For every FileField , the object will have a get_FOO_size() method, where FOO is the name of the field. This returns the size of the file, in bytes. (Behind the scenes, it uses os.path.getsize .)

save_FOO_file(filename, raw_contents)

For every FileField , the object will have a save_FOO_file() method, where FOO is the name of the field. This saves the given file to the filesystem, using the given file name. If a file with the given file name already exists, Django adds an underscore to the end of the file name (but before the extension) until the file name is available.
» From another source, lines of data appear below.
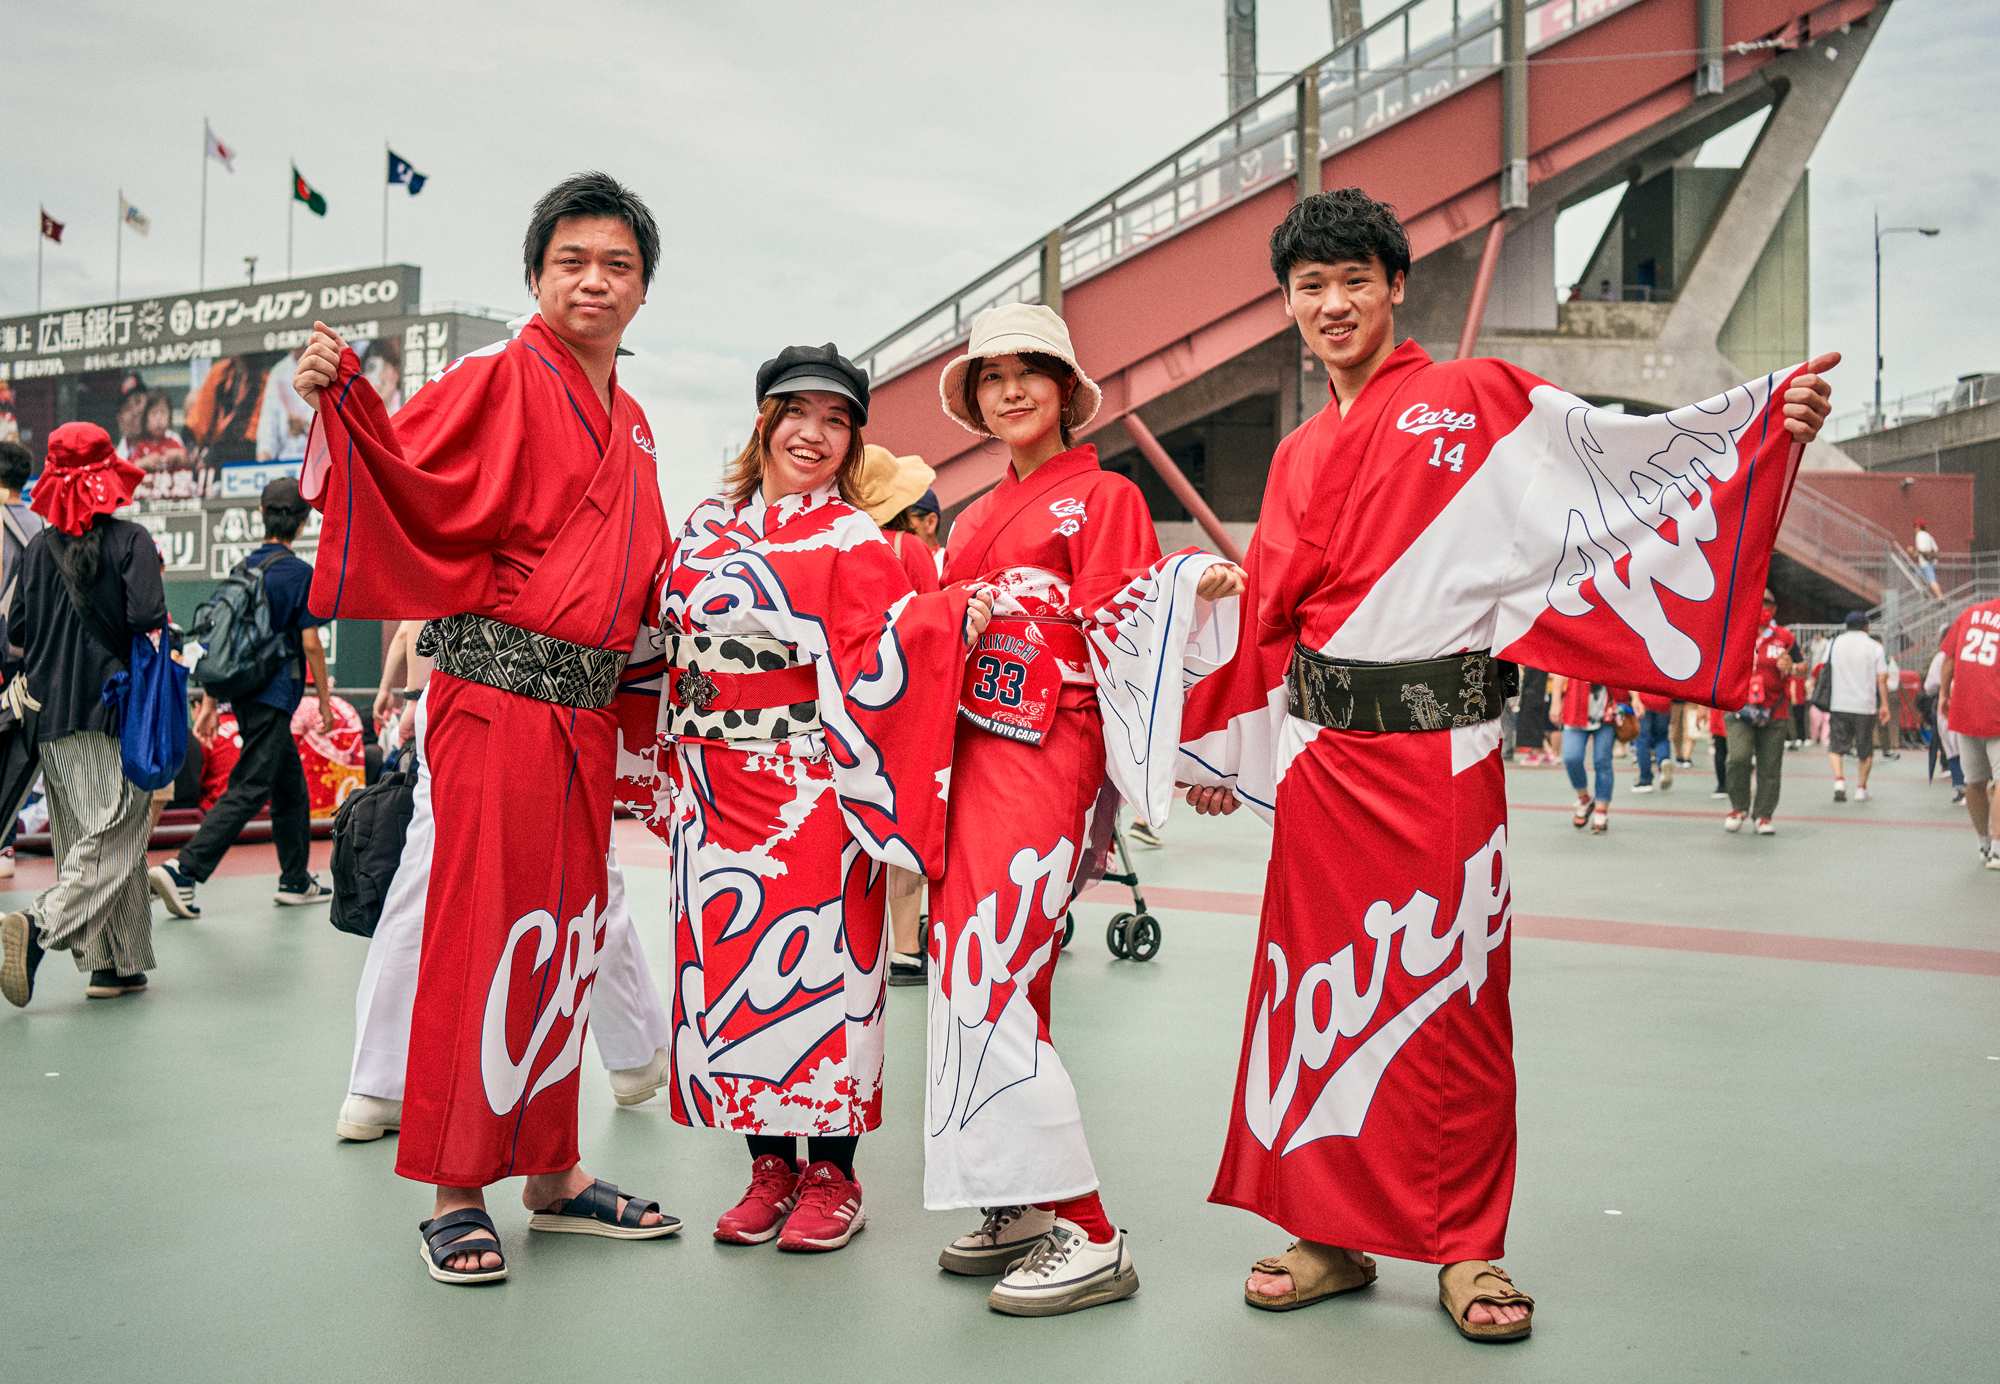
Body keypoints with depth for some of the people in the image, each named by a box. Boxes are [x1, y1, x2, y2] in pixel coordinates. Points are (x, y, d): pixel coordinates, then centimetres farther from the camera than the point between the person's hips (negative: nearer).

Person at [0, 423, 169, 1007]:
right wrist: (157, 630, 1)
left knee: (82, 838, 10)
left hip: (53, 714, 5)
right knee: (114, 838, -4)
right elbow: (146, 619, -17)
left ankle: (114, 964, 9)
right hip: (115, 707, -5)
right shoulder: (130, 540, -7)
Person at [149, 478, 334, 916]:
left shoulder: (243, 567, 10)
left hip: (243, 693, 8)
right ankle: (183, 870, -16)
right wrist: (324, 695, 0)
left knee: (291, 787, 17)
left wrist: (210, 702, 14)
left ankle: (296, 881, 23)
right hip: (274, 695, -8)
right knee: (248, 790, -7)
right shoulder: (300, 572, -9)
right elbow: (310, 642, -12)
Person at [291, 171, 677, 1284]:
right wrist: (341, 399, -31)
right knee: (486, 930, -4)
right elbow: (407, 481, -16)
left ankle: (552, 1172, 22)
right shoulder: (499, 382, -3)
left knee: (566, 932, 11)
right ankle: (457, 1190, 9)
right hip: (497, 689, -7)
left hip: (589, 709, 7)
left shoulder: (629, 423, 19)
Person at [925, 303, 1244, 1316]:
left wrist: (1189, 587, -25)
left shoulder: (1102, 498, 0)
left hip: (1047, 754, -8)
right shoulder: (977, 517, 21)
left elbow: (1120, 632, -10)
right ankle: (1019, 1209, 20)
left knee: (987, 983, -15)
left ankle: (1087, 1239, -9)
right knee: (978, 978, 9)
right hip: (975, 752, 8)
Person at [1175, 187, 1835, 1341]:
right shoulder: (1301, 456, 17)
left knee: (1449, 988, 1)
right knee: (1325, 982, 7)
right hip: (1321, 753, 5)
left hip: (1438, 746, -4)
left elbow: (1615, 456, -9)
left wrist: (1771, 416, -23)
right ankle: (1333, 1231, 21)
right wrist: (1221, 753, 27)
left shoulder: (1475, 401, 2)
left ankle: (1467, 1247, 16)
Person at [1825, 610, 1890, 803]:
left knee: (1836, 745, 5)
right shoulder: (1875, 647, 1)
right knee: (1865, 749, 13)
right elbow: (1882, 679, -2)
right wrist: (1884, 705, 3)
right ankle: (1861, 787, 14)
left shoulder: (1834, 644, 6)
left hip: (1838, 705, 1)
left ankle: (1839, 779, -17)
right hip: (1866, 706, -1)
get_FOO_height() and get_FOO_width()

For every ImageField , the object will have get_FOO_height() and get_FOO_width() methods, where FOO is the name of the field. This returns the height (or width) of the image, as an integer, in pixels.

Shortcuts

As you develop views, you will discover a number of common idioms in the way you use the database API. Django encodes some of these idioms as shortcuts that can be used to simplify the process of writing views. These functions are in the django.shortcuts module.

get_object_or_404()

One common idiom to use get() and raise Http404 if the object doesnt exist. This idiom is captured byget_object_or_404() . This function takes a Django model as its first argument and an arbitrary number of keyword arguments, which it passes to the default managers get() function. It raises Http404 if the object doesnt exist, for example:

# Get the Entry with a primary key of 3

e = get_object_or_404(Entry, pk=3)

When you provide a model to this shortcut function, the default manager is used to execute the underlyingget() query. If you dont want to use the default manager, or if you want to search a list of related objects, you can provide get_object_or_404() with a Manager object instead:

# Get the author of blog instance e with a name of 'Fred'

a = get_object_or_404(e.authors, name='Fred')

 

# Use a custom manager 'recent_entries' in the search for an

# entry with a primary key of 3

e = get_object_or_404(Entry.recent_entries, pk=3)

get_list_or_404()

get_list_or_404 行为与 get_object_or_404() 相同,但是它用 filter() 取代了 get() 。如果列表为空,它将引发 Http404 

回归原始的SQL操作

如果你需要写一个SQL查询,但是用Django的数据库映射来实现的话太复杂了,那么你可以考虑使用原始的SQL语句。

解决这个问题的比较好的方法是,给模块写一个自定义的方法或者管理器方法来执行查询。尽管在Django中,数据库查询在模块中没有任何存在的 必要性 ,但是这种解决方案使你的数据访问在逻辑上保持一致,而且从组织代码的角度讲也更灵活。操作指南见附录B

最后,请记住Django的数据库层仅仅是访问数据库的一个接口,你可以通过其他的工具、编程语言或者数据库框架来访问数据库,它并不是特定于Django使用的。